* AIM OF THE EXERCISE *
Would you please transcribe the records below from the line with "Give me a 3D box for each item below." through their final line, exactly and with no other lines?

* EXTRACTED DATA *
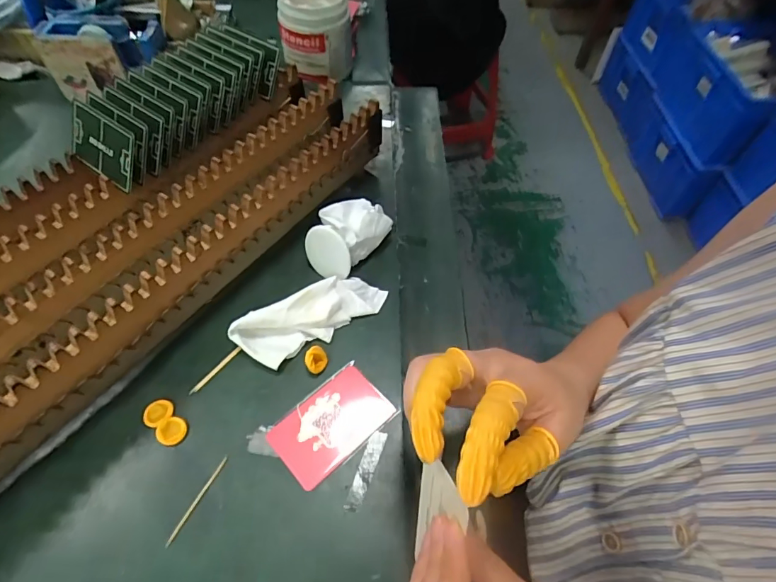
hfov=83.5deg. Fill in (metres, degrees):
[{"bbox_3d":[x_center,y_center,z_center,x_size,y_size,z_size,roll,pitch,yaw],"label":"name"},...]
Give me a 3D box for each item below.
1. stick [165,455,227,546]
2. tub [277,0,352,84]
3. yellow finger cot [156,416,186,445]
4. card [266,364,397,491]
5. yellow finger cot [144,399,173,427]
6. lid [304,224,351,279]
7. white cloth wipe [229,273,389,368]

* RESULT OF THE EXERCISE *
Give me a 3D box for each item below.
1. stick [165,455,227,546]
2. tub [277,0,352,84]
3. yellow finger cot [156,416,186,445]
4. card [266,364,397,491]
5. yellow finger cot [144,399,173,427]
6. lid [304,224,351,279]
7. white cloth wipe [229,273,389,368]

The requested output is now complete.